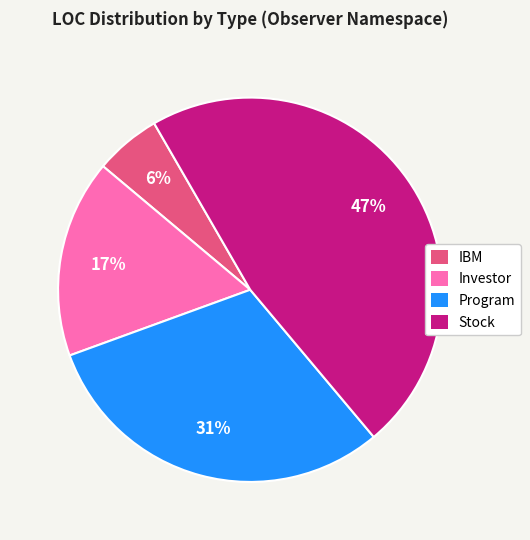

Does any single category account for the majority?

No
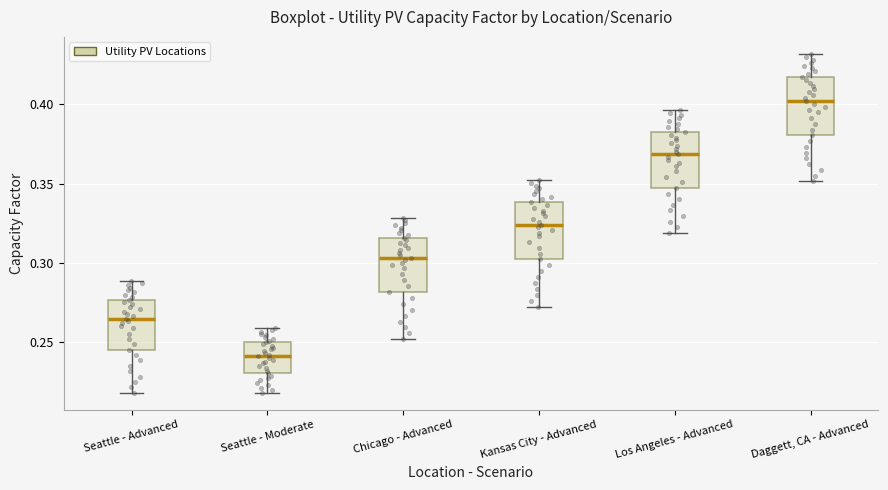

Reading left to right, transcribe this box plot: for each box, give where its median line is, the range the box spans, and where its two whiskers end, as read against the y-axis. The values are not printed on the chart, so give them approximately, as read against the axis.

Seattle - Advanced: median 0.265, box 0.245 to 0.275, whiskers 0.220 to 0.290
Seattle - Moderate: median 0.240, box 0.230 to 0.250, whiskers 0.220 to 0.260
Chicago - Advanced: median 0.305, box 0.280 to 0.315, whiskers 0.250 to 0.330
Kansas City - Advanced: median 0.325, box 0.300 to 0.340, whiskers 0.270 to 0.350
Los Angeles - Advanced: median 0.370, box 0.345 to 0.380, whiskers 0.320 to 0.395
Daggett, CA - Advanced: median 0.400, box 0.380 to 0.415, whiskers 0.350 to 0.430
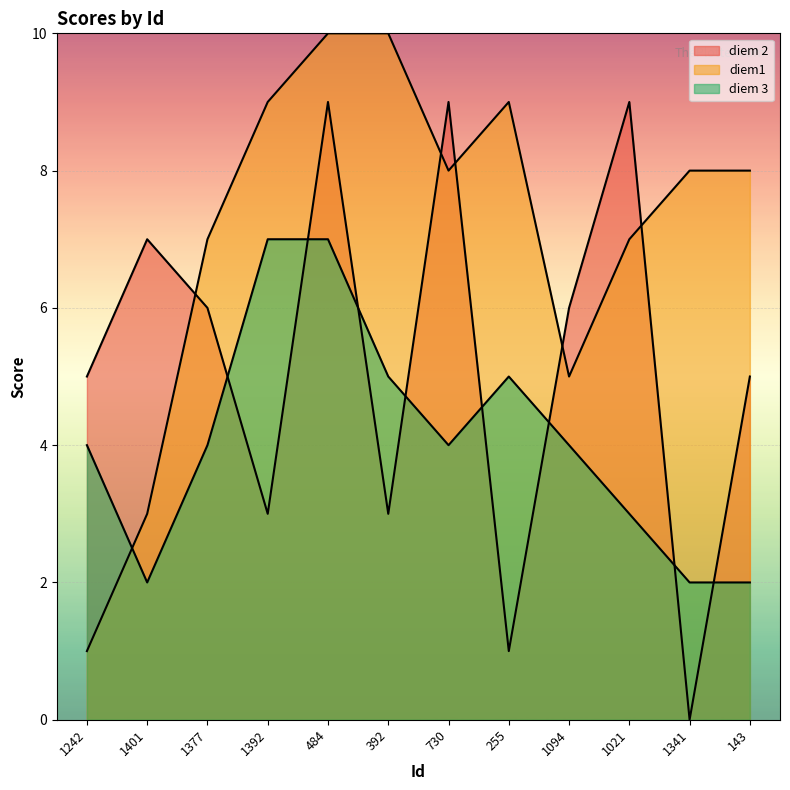

Which series has the widest spread of values?

diem 2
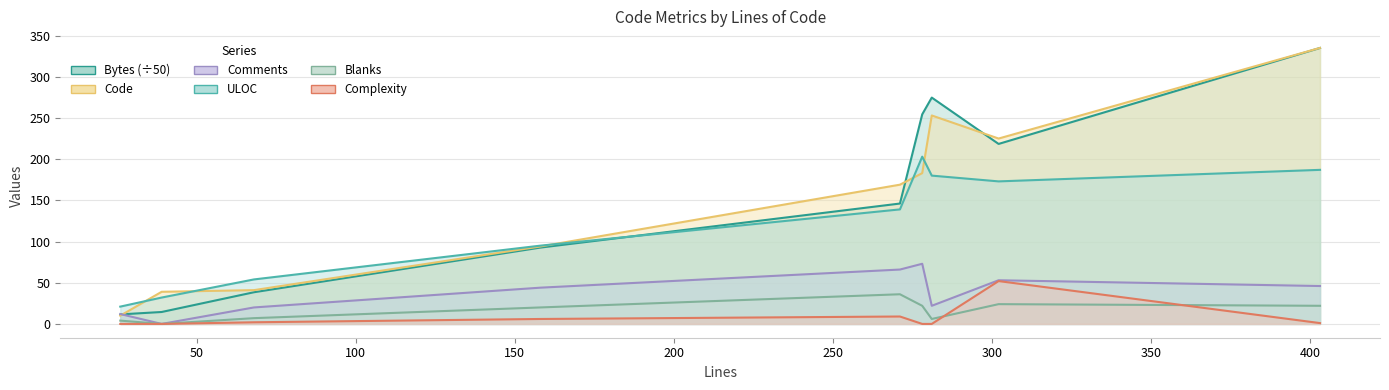

Which series has the widest spread of values?

Code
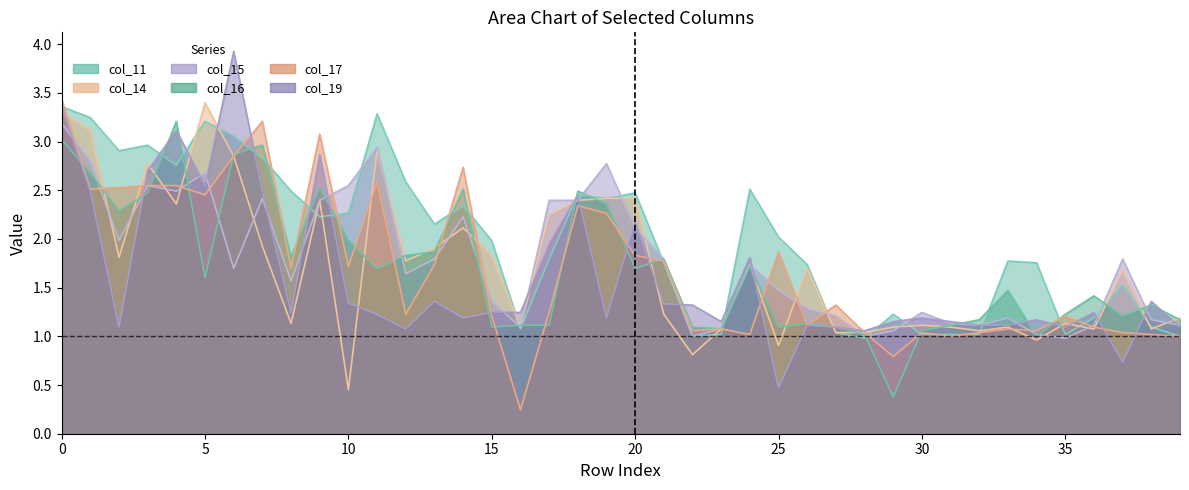

Which has a higher value, 14 or 9?

14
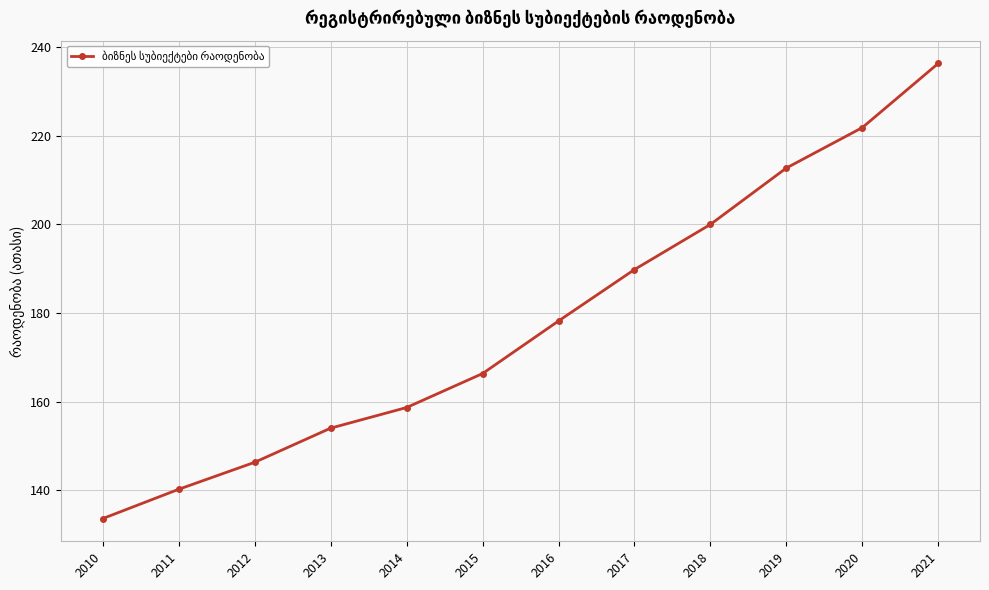

At which category does the chart reach its minimum across all series?

2010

-----

Task objective:
Select every line in the material above that contains the word "category" and copy each one out in full.

Exercise answer:
Does any single category account for the majority?
At which category does the chart reach its minimum across all series?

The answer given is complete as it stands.